- [PASSAGE SHOWN]

I am trying to identify substrings in a given string using str.contains while mixing the OR and AND
I know that OR can be represented by |
str.contains("error|break|insufficient")
and that AND can be represented by AND
str.contains("error|break|insufficient") & str.contains("status")
I would like to mix the OR and AND together. Example is to identify strings that have "error" OR "break OR ("insufficient" AND "status")
So for sentence like "error break insufficient" -> it will be able to identify. But now is not able to because there is no "status" in the sentence
One approach:
import pandas as pd
# toy data
s = pd.Series(["hello", "world", "simple", "error", "break", "insufficient something status", "status"])
# create and mask
insufficient_and_status = s.str.contains("insufficient") & s.str.contains("status")
# create or mask
break_or_error = s.str.contains("error|break", regex=True)

- [INFORMATION PROVIDED]
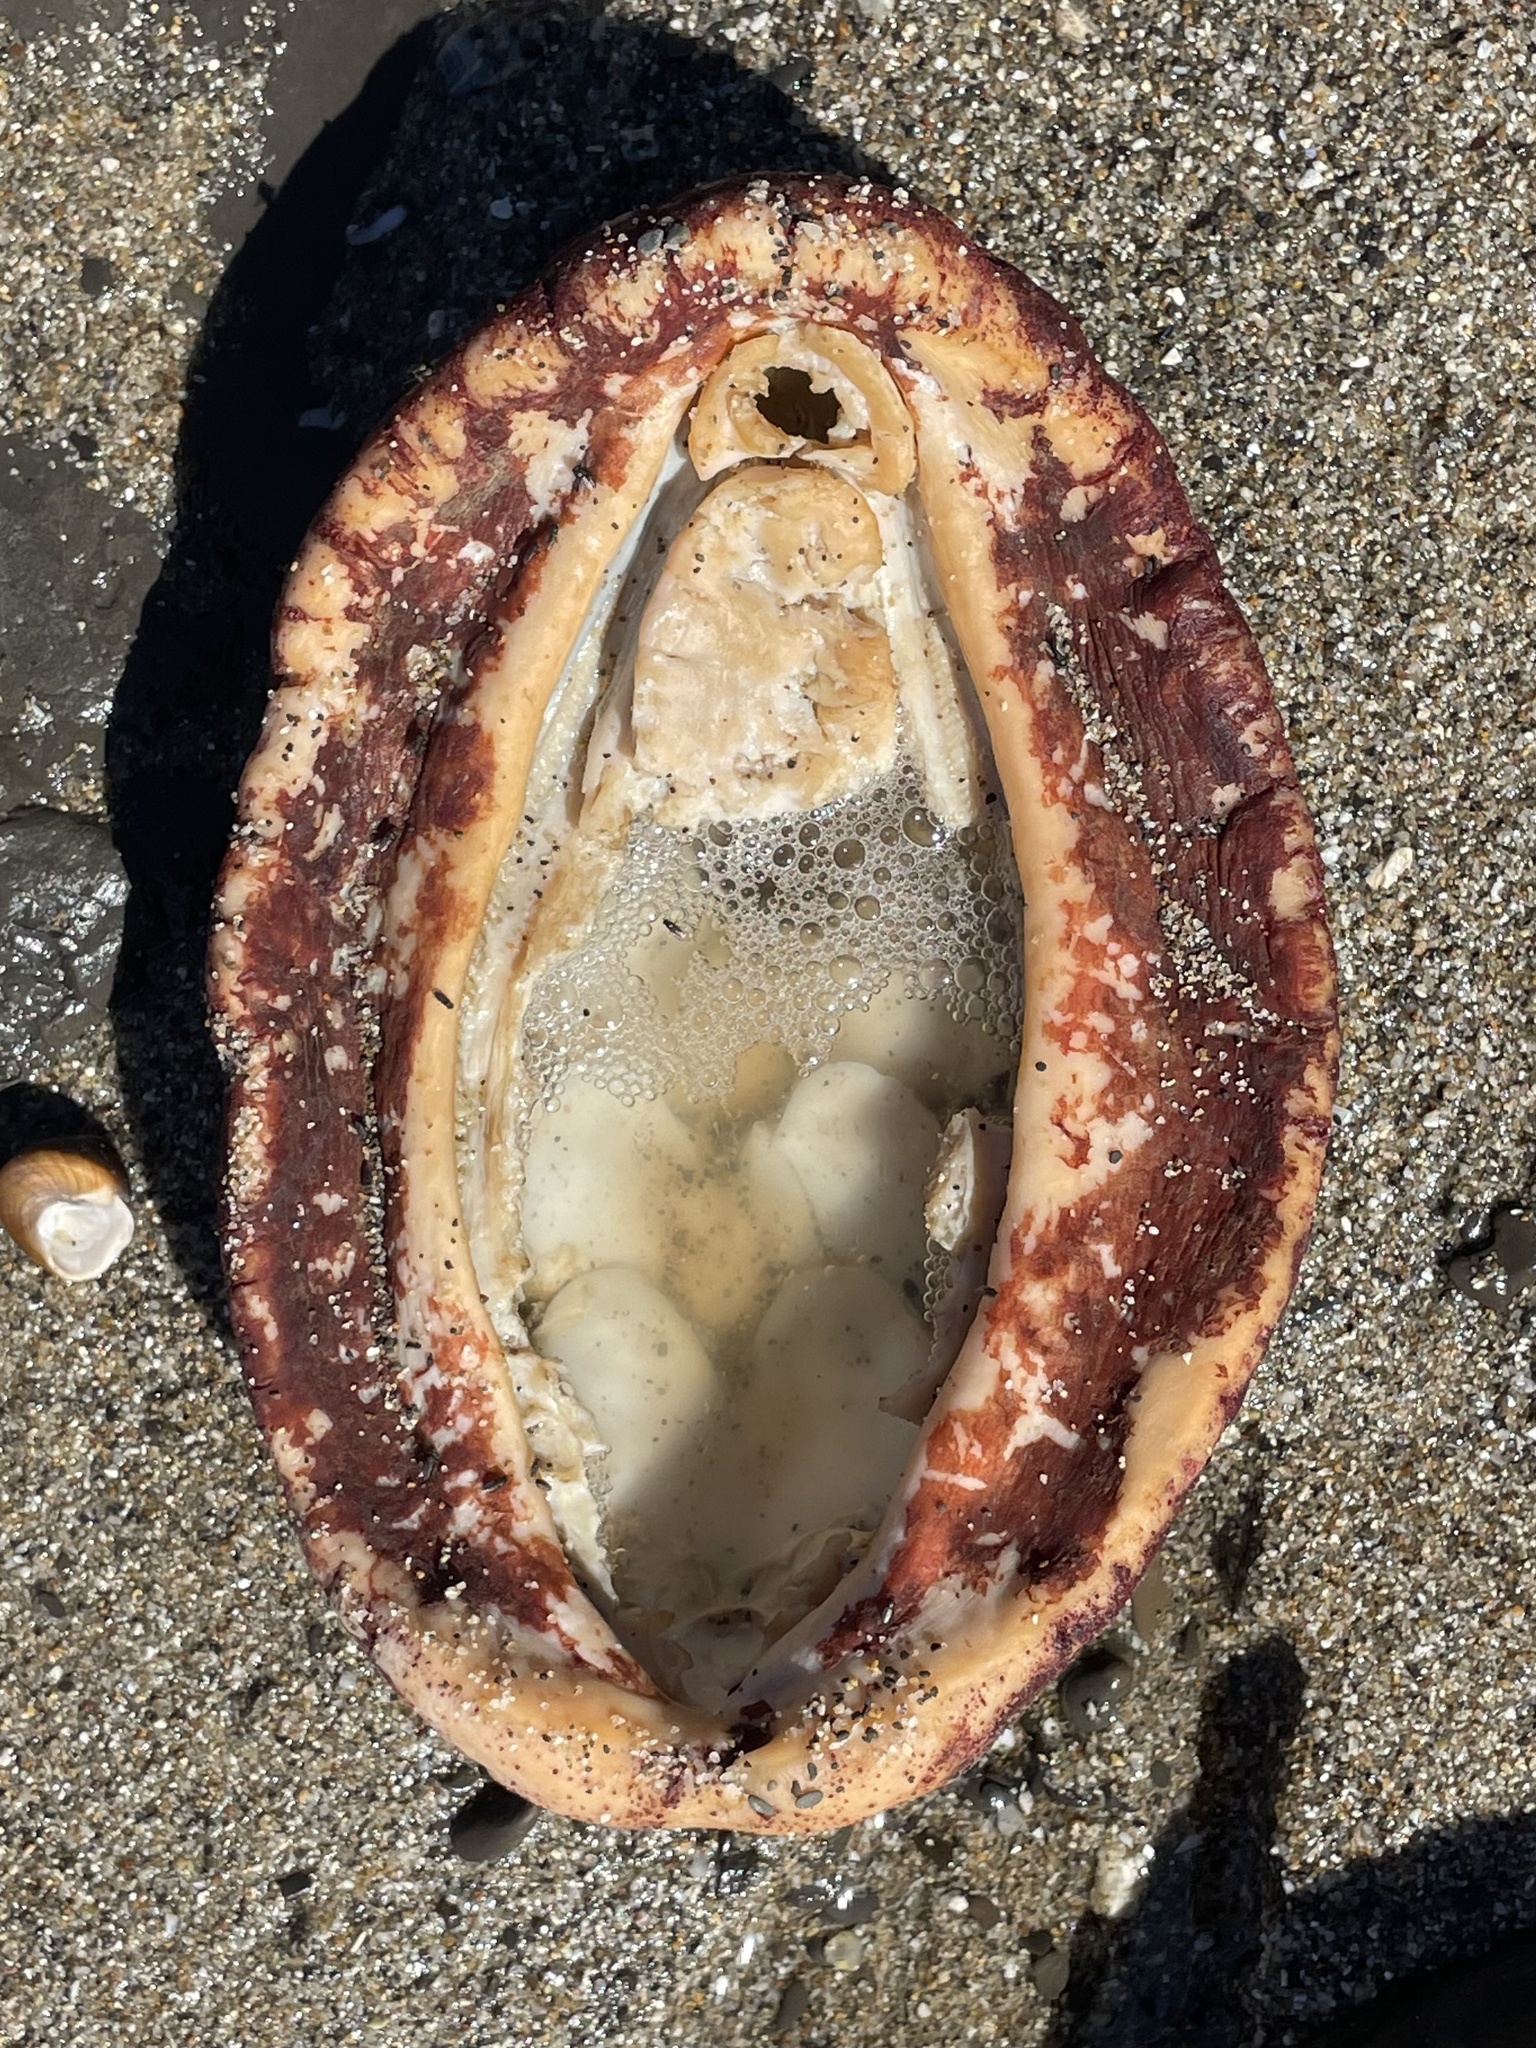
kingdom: Animalia
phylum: Mollusca
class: Polyplacophora
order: Chitonida
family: Acanthochitonidae
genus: Cryptochiton
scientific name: Cryptochiton stelleri
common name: Giant pacific chiton
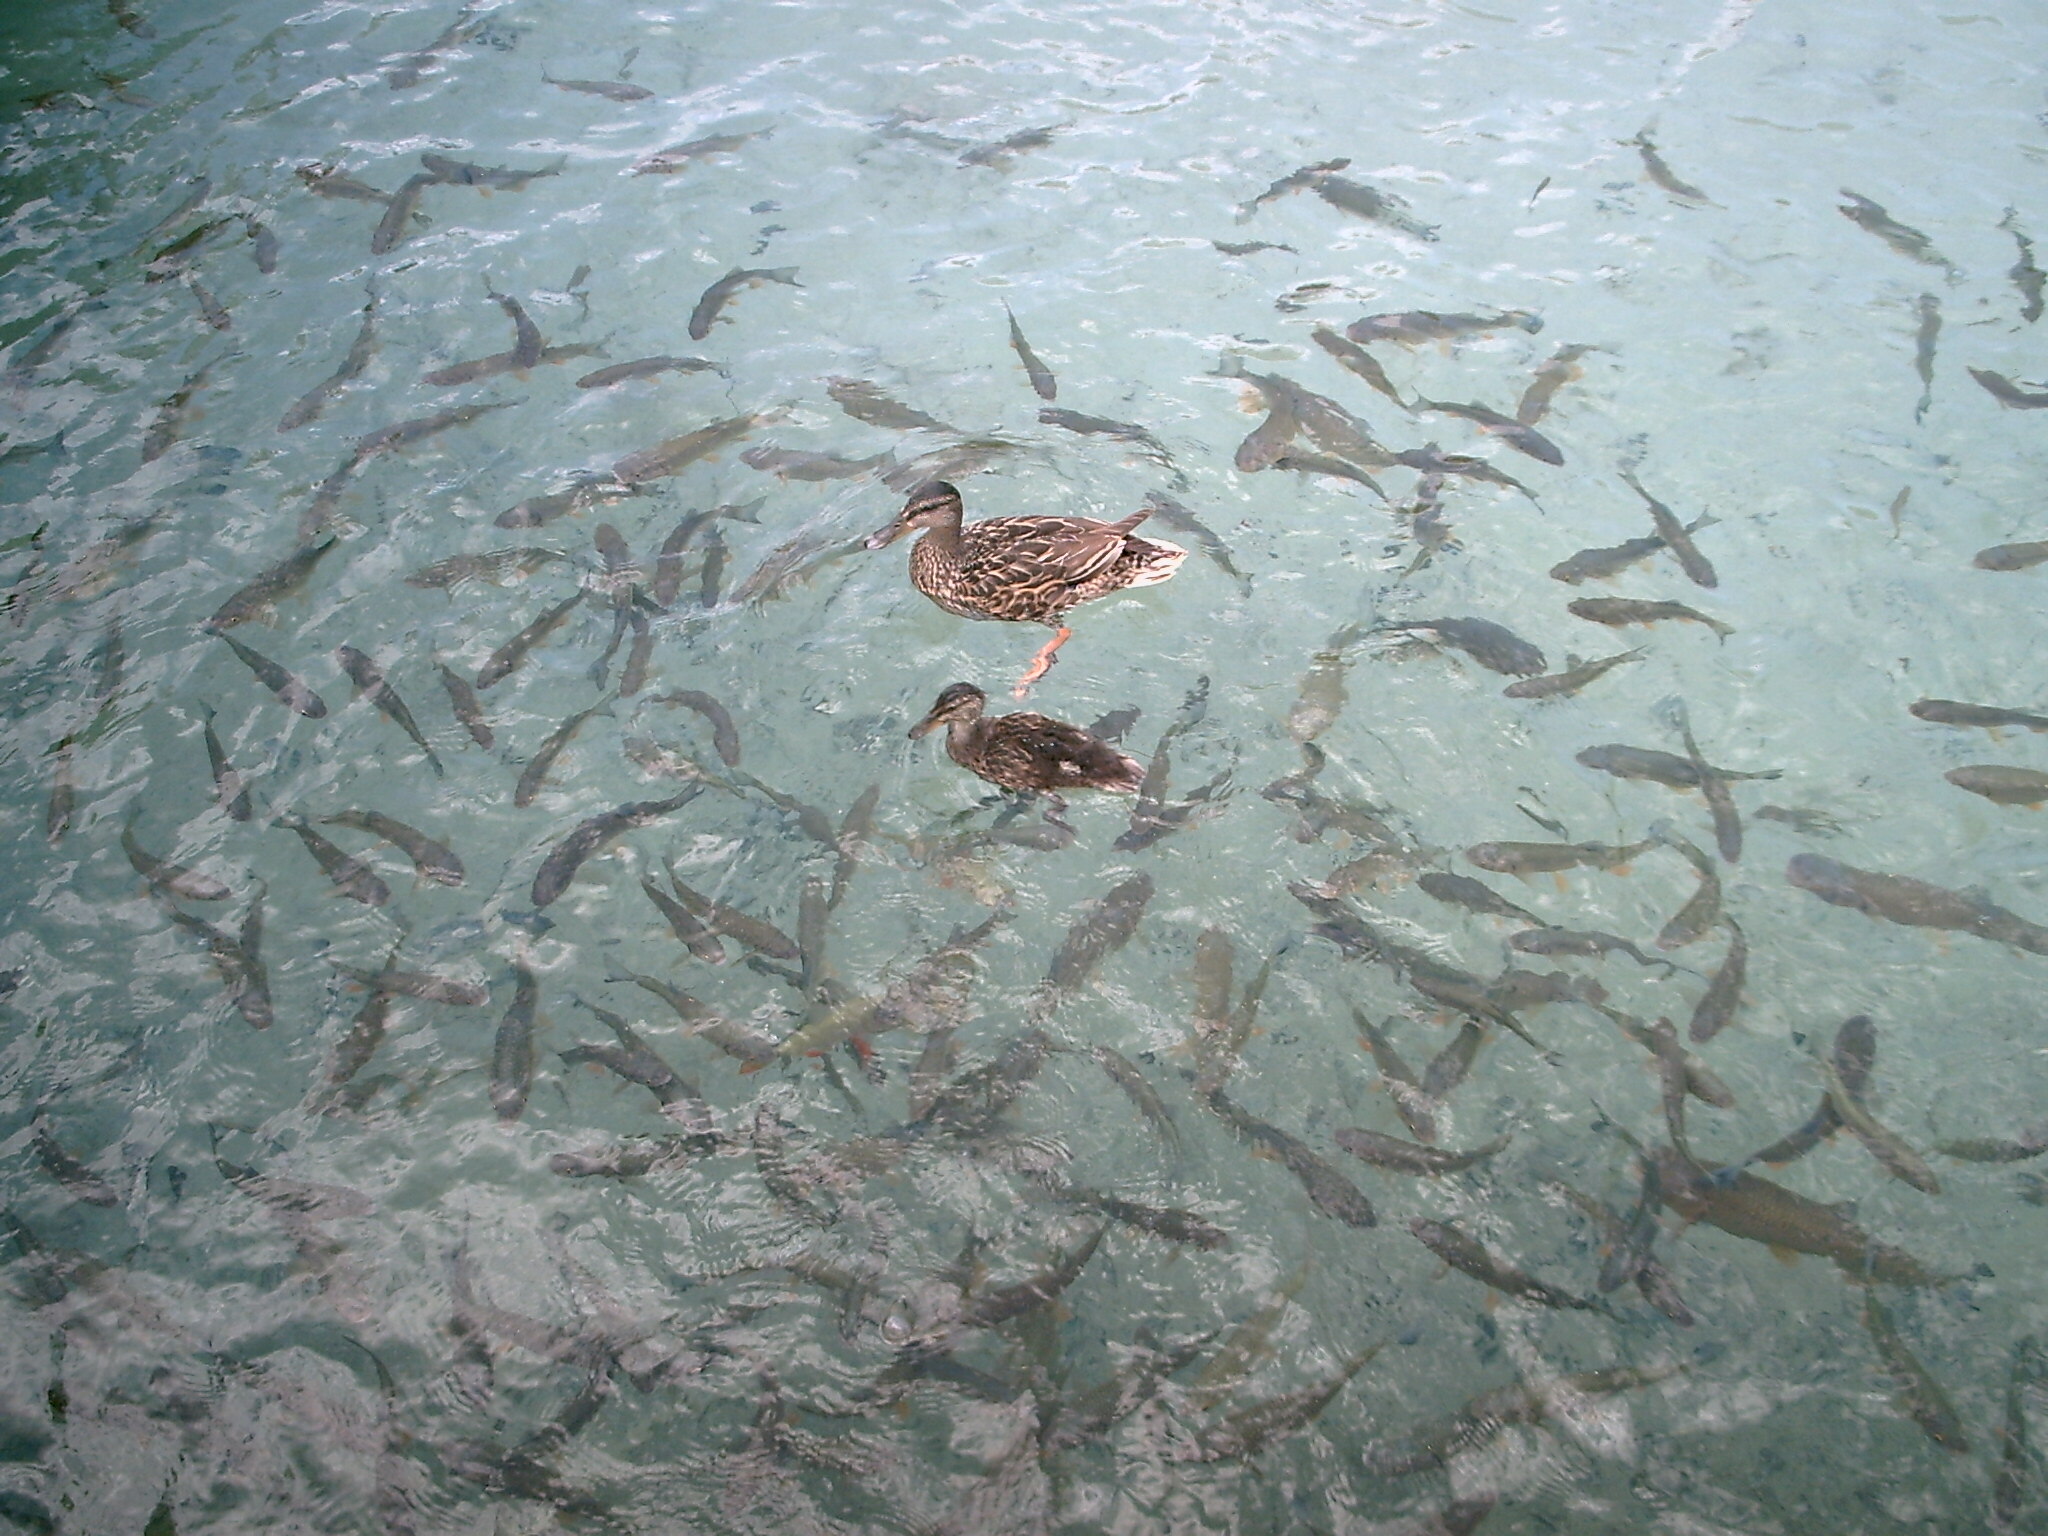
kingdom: Animalia
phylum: Chordata
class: Aves
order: Anseriformes
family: Anatidae
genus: Anas
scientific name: Anas platyrhynchos
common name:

- [TASK PROMPT]
Write the next part of the str.contains thread, picking up right after its final line. The listing comes from a separate source and has no connection to the str.contains thread.

- [TASK RESULT]
# or the two mask
mask = break_or_error | insufficient_and_status
res = s[mask]
print(res)
Output
3 error
4 break
5 insufficient something status
dtype: object
Alternative, using a single regex:
mask = s.str.contains("error|break|(insufficient.+status|status.+insufficient)", regex=True)
res = s[mask]
print(res)
The alternative is based on the fact that if the string contains insufficient and status then at least one of the patterns insufficient.+status
or status.+insufficient
matches (i.e. or insufficient occurs first or status does)